Garlic oil (大蒜油 dàsuàn yóu)
Because of garlic's rubefacient qualities, it is in many cases much better to use the oil than the clove, especially when giving it to young children and old people. This oil is readily purchasable (usually in the form of "pearls") from health shops and herbalists.
Garlic milk (大蒜牛奶 dàsuàn niúnǎi)
is really excellent for the treatment of intestinal disorders, sciatica, rheumatism and arthritis, and it can also be successfully used as an enema. Stir two grated or crushed cloves of garlic into a quarter-pint of warm milk, and drink. Garlic oil may be used in place of cloves. Normally the preparation should be taken at least twice a day, night and morning.
Garlic bread (大蒜面包 dàsuàn miànbāo, traditional 大蒜麵包)
For this use about three cloves of garlic (or the equivalent garlic oil) to one pound of flour, baking in the normal way.

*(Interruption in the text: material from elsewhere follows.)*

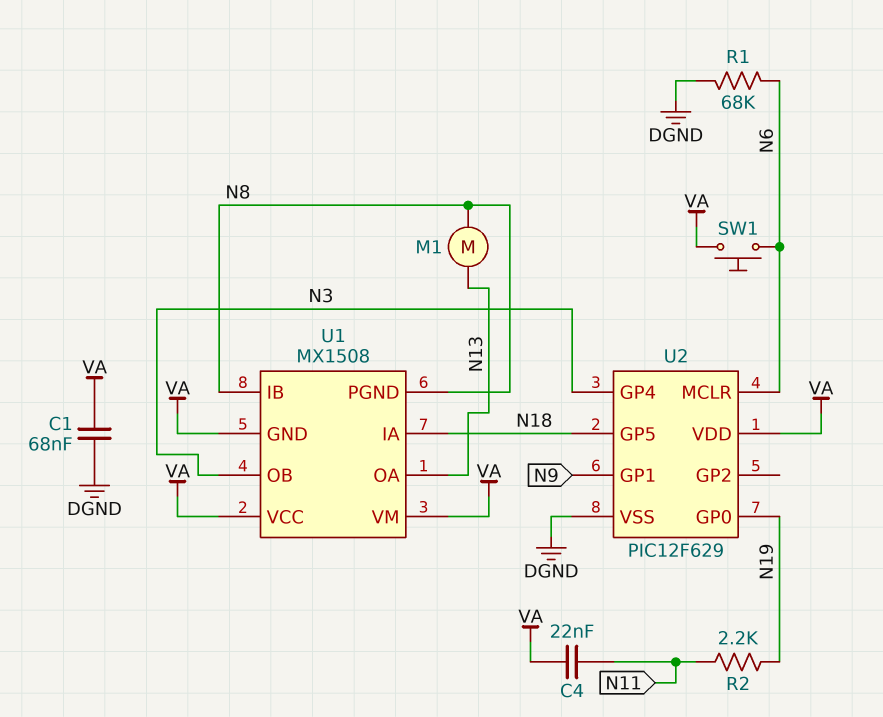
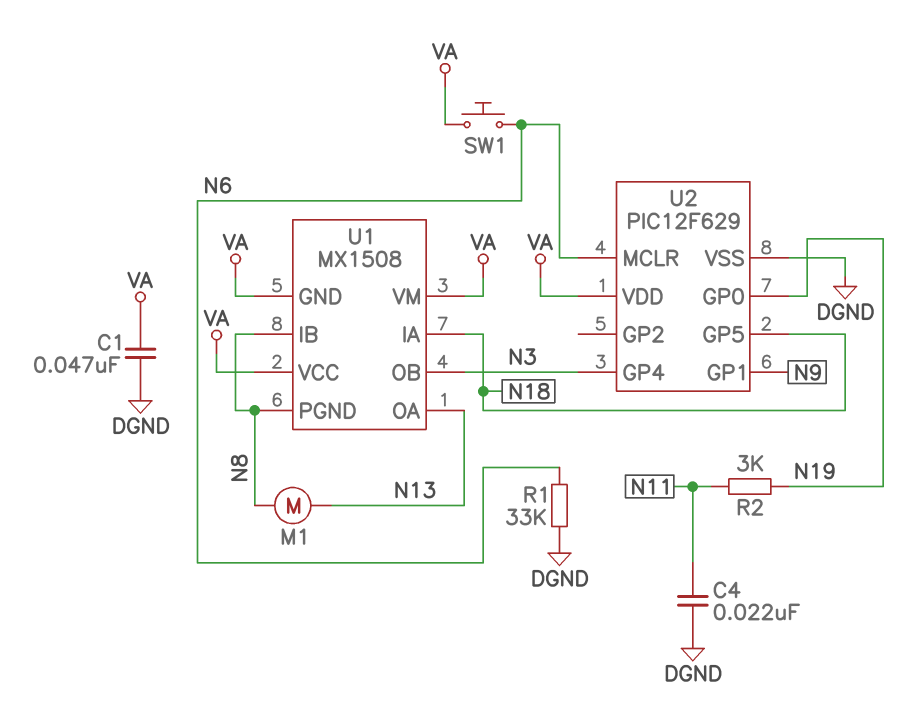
C1: 68nF (DGND, VA) -> 47nF (DGND, VA)
C4: 22nF (N11, VA) -> 22nF (DGND, N11)
R1: 68k (DGND, N6) -> 33k (DGND, N6)
R2: 2.2k (N11, N19) -> 3k (N11, N19)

This is very tasty and an excellent way of taking the garlic.
Garlic poultice (大蒜膏药 dàsuàn gāoyào, traditional 大蒜膏藥)
Crush or finely chop the cloves of garlic; spread evenly over a soft cloth to a depth of about a quarter of an inch; then place another cloth over the top of the garlic. (Remember that garlic will burn and blister the skin if brought directly into contact with it.) The poultice is excellent against scabies, boils, abscesses and other skin complaints. If the garlic is heated in a frying pan and put into a compress, it is very good against breast cancer. For whooping coughs, bronchial or other hacking coughs, apply garlic poultices to the soles of the feet, then wear old socks over the top to hold the poultices in place during the night. You can use the same compress over and over again.